Of course, it also created a ton of pressure to get the record finished and march the quality and power of the title cut. Springsteen knew that the stakes for the third album were high, and recording the rest of the album proved just as challenging for all concerned. New keyboardist Roy Bittan recalled ‘We were recording epics at the time,’ he recalled, ‘I mean Jungleland and Backstreets are not easy songs to record.’ Bittan maintained, ‘It's like trying to drive a Grand Prix course: Every time you go around one turn, there's another.’
Springsteen was struggling to get on tape the sound he had in his head, with 18-hour recording sessions becoming a regular occurrence.
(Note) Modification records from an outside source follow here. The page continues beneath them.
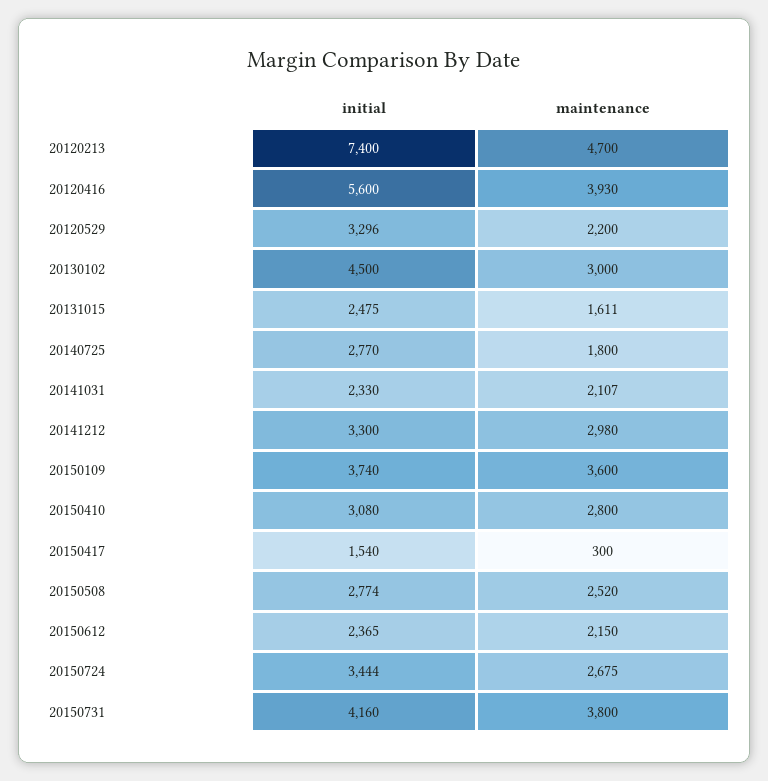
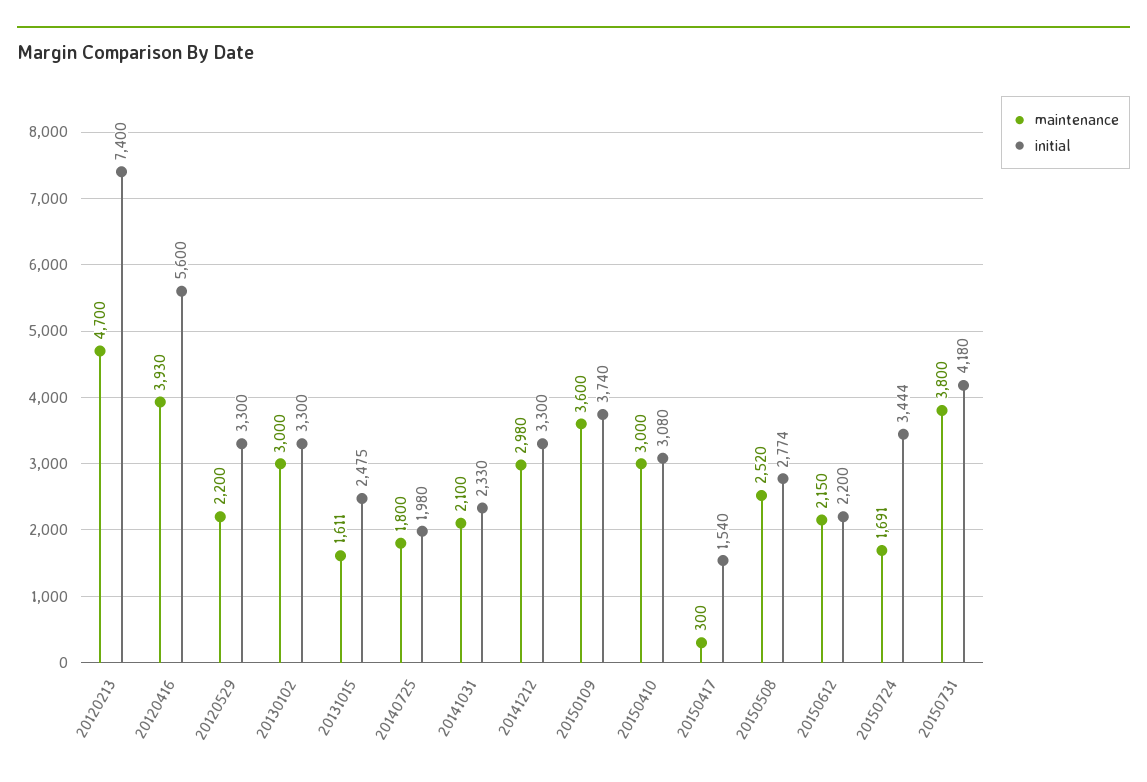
initial, 20120529: 3296 -> 3300
initial, 20130102: 4500 -> 3300
initial, 20140725: 2770 -> 1980
maintenance, 20141031: 2107 -> 2100
maintenance, 20150410: 2800 -> 3000
initial, 20150612: 2365 -> 2200
maintenance, 20150724: 2675 -> 1691
initial, 20150731: 4160 -> 4180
During these sessions, to stay awake, engineer Jimmy Iovine would take a piece of gum, throw it away, and chew on the aluminium wrapping, counting on the pain to keep him awake.
All in all, the album took more than 14 months to record and at the end, Springsteen was miserable: ‘After it was finished? I hated it! I couldn't stand to listen to it. I thought it was the worst piece of garbage I'd ever heard.’ Jon Landau, as co-producer, helped persuade him to let go. According to writer Dave Marsh, Landau called Springsteen and said, ‘Look, you're not supposed to like it. You think Chuck Berry sits around listening to ‘Maybelline’ and when he does hear it, don't you think he wishes a few things could be changed.? C'mon, it's time to put the record out.’
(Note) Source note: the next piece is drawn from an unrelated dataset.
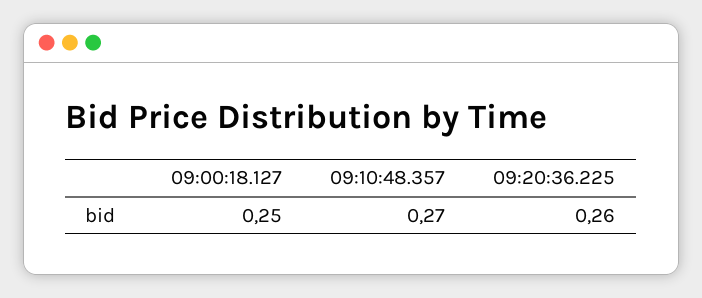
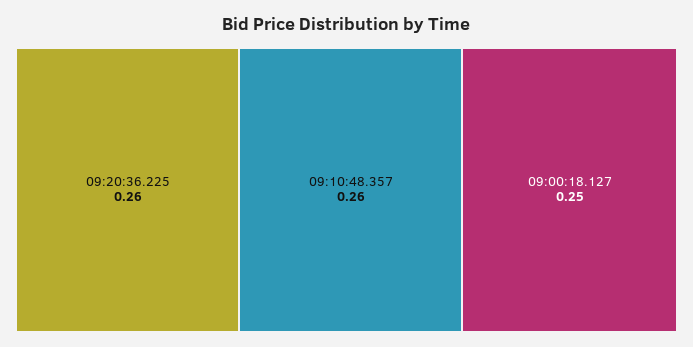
09:10:48.357: 0.27 -> 0.26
Springsteen looked at different titles for the release, considering American Summer, The Legend of Zero & Blind Terry, From the Churches to the Jails, War and Roses, and The Hungry and the Hunted but in the end, the album was named after the single, which burnt up the airwaves when finally officially released, alongside the album, in August 1975. In terms of the original LP's sequencing, Springsteen had originally planned to begin and end the album with alternative versions of Thunder Road, but eventually adopted a ‘four corners’ approach, as the songs beginning each side (Thunder Road and Born to Run) were uplifting odes to escape, while the songs ending each side (Backstreets and Jungleland) were sad epics of loss, betrayal, and defeat.
Born To Run launched Springsteen towards mega-stardom in 1975, famously getting him on the covers of Time and Newsweek simultaneously, and seeing the album's release accompanied by a $250,000 promotional campaign by Columbia making use of Landau's ‘I saw rock 'n' roll future’ quote. In 2005, on the 30th anniversary of the album's release, Springsteen eventually came around to appreciate what he had accomplished, admitting ‘It's embarrassing to want so much, and to expect so much from music, except sometimes it happens: The Sun Sessions, Highway 61, Sgt. Pepper's, The Band, Robert Johnson, Exile On Main Street, Born To Run.. - whoops, I meant to leave that one out.’